The Court disagrees with Intervoice's assertion that the opinions are not discoverable because they are opinion work product. As explained by the Court of Appeals for the Federal Circuit, "documents that embody a communication between the attorney and client . . . such as a traditional opinion letter" constitute work product. In re EchoStar, 448 F.3d at 1302. These communications, however, are waivable, for example, when a party places part of the communication in issue. Id. In contrast, documents that contain an attorney's mental impressions, but were not communicated to a client, are not subject to waiver.
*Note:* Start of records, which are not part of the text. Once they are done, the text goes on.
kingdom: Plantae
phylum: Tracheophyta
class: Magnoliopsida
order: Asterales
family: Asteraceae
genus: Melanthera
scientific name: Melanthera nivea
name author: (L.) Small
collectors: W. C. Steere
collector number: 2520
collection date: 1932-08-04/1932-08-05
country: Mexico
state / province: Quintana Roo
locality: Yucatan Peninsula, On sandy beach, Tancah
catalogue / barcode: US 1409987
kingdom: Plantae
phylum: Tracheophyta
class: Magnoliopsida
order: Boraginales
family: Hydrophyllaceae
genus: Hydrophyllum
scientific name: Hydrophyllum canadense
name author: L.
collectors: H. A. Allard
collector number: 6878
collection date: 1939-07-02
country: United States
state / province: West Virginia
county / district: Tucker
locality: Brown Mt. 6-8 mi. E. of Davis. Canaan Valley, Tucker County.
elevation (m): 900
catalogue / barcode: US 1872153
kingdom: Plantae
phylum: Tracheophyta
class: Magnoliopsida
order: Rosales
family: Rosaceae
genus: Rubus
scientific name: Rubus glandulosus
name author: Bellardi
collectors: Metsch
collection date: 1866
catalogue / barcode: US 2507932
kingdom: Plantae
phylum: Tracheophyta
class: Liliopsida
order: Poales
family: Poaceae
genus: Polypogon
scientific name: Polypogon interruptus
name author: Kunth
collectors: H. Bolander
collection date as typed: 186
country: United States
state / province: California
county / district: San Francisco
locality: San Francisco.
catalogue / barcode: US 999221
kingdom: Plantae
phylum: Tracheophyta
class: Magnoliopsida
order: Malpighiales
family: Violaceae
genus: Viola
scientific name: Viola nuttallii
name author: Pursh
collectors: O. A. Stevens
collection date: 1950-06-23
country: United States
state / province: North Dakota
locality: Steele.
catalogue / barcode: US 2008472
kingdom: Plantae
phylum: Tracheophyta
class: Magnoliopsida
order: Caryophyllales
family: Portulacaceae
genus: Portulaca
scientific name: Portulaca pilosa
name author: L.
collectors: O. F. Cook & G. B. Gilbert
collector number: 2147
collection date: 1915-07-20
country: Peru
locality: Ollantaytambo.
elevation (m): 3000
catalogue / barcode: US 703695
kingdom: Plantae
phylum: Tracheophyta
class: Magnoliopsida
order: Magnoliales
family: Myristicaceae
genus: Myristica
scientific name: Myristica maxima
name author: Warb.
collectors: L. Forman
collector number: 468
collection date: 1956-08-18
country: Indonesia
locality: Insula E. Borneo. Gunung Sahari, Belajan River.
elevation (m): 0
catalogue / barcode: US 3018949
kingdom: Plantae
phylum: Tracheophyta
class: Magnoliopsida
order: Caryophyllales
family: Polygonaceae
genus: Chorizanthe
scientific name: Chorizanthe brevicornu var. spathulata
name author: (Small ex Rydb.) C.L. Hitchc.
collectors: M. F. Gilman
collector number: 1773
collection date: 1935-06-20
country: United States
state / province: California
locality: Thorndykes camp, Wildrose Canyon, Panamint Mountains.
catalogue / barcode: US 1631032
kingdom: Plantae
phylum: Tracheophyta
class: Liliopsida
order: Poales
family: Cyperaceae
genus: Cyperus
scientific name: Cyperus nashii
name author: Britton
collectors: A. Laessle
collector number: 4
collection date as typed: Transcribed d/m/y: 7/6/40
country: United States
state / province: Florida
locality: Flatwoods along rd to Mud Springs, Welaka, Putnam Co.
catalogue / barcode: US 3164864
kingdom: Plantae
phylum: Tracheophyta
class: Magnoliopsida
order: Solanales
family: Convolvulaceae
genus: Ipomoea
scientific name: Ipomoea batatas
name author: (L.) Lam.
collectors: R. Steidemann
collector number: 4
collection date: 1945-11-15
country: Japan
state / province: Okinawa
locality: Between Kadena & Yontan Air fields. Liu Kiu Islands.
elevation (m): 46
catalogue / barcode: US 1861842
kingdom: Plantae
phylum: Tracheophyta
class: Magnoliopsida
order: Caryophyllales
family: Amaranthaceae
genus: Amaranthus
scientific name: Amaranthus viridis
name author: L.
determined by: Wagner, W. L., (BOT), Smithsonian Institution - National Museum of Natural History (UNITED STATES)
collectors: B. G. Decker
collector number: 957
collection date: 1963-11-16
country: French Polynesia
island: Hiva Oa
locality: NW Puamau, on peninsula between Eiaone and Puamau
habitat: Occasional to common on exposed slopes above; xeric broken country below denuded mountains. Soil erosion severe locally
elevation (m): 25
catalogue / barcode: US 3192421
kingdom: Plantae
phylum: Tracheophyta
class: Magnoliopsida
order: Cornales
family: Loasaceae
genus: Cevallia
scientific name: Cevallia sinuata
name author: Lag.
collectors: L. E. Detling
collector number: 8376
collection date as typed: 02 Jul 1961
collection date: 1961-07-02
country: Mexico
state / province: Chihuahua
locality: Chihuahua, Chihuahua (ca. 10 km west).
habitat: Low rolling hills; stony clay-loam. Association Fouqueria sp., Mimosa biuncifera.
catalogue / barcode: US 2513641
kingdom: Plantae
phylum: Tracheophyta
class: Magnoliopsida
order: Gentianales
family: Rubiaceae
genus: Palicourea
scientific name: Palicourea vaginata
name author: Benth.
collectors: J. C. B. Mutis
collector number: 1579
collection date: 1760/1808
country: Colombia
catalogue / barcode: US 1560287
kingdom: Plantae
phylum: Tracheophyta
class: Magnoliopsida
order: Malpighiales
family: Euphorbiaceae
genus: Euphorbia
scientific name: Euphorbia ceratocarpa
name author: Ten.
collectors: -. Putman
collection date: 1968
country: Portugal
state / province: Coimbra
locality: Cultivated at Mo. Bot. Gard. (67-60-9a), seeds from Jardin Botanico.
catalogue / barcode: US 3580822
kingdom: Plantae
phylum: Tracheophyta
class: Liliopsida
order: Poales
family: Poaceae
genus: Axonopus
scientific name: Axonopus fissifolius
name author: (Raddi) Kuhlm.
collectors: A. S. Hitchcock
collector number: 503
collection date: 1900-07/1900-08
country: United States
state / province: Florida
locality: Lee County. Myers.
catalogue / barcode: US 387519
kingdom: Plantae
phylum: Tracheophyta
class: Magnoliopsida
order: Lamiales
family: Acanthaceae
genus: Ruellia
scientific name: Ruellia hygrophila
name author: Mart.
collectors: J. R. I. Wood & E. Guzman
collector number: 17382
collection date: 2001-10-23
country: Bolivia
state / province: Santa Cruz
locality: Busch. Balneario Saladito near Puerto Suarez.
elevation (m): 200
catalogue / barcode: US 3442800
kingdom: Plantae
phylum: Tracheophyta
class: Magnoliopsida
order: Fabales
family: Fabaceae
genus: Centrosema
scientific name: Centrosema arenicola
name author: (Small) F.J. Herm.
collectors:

Id. (explaining that while a client may waive the immunity for work product contained in opinion letters communicated to the client, the "client does not waive his attorney's own analysis and debate over what advice will be given.").
Here, there is no question that the opinions were communicated by outside counsel to Intervoice. At the moment the opinions were communicated to Intervoice, they became subject to waiver. Intervoice waived the attorney client privilege as to the opinions because it disclosed the conclusion of the opinions to third parties, the SEC and Cal-Fed. As a result of Intervoice's actions, the remainder of the opinions are discoverable.
III. CONCLUSION
For the explained reasons, Aflac's motion (Doc. 38) is granted. Intervoice is ordered to produce to Aflac the six opinions on or before August 6, 2010. If Intervoice believes that any portion of the opinions should be not be disclosed then Intervoice must file a motion to redact or for a protective order.